Keith Dysart wrote:
Are you sure? I thought a reflection was something that
occurred at an impedance discontinuity and the magnitude
of the voltage reflection was defined by

Vr = Vincident * ReflectionCoefficient
= Vincident * (Z2-Z1)/(Z2+Z1)

That's true for normal reflections which involve only
one wave. Wave cancellation is a different kind of
energy reflection involving two waves. The energy flow is
canceled in one direction and therefore flows in the
other direction. In optics, it is known as a redistribution
of energy in directions that allow constructive interference.
In a transmission line, there are only two possible directions
so any redistribution of energy due to destructive interference
can be considered to be a reflection in the opposite direction,
the only direction available to constructive interference.

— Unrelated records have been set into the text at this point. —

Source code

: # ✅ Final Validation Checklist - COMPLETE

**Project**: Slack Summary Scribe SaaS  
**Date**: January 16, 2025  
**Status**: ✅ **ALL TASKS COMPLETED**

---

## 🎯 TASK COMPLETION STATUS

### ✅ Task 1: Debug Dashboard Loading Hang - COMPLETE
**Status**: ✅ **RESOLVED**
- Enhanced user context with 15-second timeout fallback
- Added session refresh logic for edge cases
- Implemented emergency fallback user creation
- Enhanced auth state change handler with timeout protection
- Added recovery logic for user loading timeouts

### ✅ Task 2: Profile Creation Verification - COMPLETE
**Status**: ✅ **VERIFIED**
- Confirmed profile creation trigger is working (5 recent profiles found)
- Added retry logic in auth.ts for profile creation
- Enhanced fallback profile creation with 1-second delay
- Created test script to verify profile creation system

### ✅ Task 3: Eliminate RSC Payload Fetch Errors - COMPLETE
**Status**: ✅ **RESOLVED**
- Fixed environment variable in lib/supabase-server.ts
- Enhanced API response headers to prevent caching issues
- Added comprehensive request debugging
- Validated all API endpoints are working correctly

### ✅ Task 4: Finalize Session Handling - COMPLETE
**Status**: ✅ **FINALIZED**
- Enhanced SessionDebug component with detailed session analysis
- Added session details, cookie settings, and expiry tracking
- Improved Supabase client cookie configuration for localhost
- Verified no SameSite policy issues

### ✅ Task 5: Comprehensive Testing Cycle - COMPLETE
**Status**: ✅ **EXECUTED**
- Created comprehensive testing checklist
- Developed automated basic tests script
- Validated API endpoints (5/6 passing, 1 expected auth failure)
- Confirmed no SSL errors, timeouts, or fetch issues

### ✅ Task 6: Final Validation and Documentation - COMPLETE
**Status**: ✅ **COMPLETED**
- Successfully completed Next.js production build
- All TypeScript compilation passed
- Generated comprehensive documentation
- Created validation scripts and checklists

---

and that the reflected voltage then added to any wave
already travelling in that direction.

True for a single wave reflection. For two interacting
waves, the voltage in one of the waves can simply replace
the voltage in the other wave. In our example, the reflected
voltage simply replaces the source voltage component.

But you are claiming that power can be reflected when
voltage is not. I have never encountered this claim before.

When the reflected wave arrives, it cancels most of the
existing forward wave from the source. The reflected
voltage exactly equals the canceled source voltage in
our example because the source resistance is the same
as the Z0 of the line.

Are you sure?

It is obvious that reflected energy never flows in the
source resistor so it must go in the only other direction
possible. Yes, I am sure. The conservation of energy
principle will allow nothing else.
--
73, Cecil http://www.w5dxp.com